►

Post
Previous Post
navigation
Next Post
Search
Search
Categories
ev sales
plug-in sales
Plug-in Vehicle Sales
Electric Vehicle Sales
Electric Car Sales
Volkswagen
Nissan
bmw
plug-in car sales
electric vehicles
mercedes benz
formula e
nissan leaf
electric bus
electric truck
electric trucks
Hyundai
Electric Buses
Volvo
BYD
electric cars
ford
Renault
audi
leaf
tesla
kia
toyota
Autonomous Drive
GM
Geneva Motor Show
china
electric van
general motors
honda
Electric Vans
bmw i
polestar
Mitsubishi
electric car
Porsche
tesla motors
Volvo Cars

◄

### Your task
Give the whole listing again, character for character.

### Answer below
Post
Previous Post
navigation
Next Post
Search
Search
Categories
ev sales
plug-in sales
Plug-in Vehicle Sales
Electric Vehicle Sales
Electric Car Sales
Volkswagen
Nissan
bmw
plug-in car sales
electric vehicles
mercedes benz
formula e
nissan leaf
electric bus
electric truck
electric trucks
Hyundai
Electric Buses
Volvo
BYD
electric cars
ford
Renault
audi
leaf
tesla
kia
toyota
Autonomous Drive
GM
Geneva Motor Show
china
electric van
general motors
honda
Electric Vans
bmw i
polestar
Mitsubishi
electric car
Porsche
tesla motors
Volvo Cars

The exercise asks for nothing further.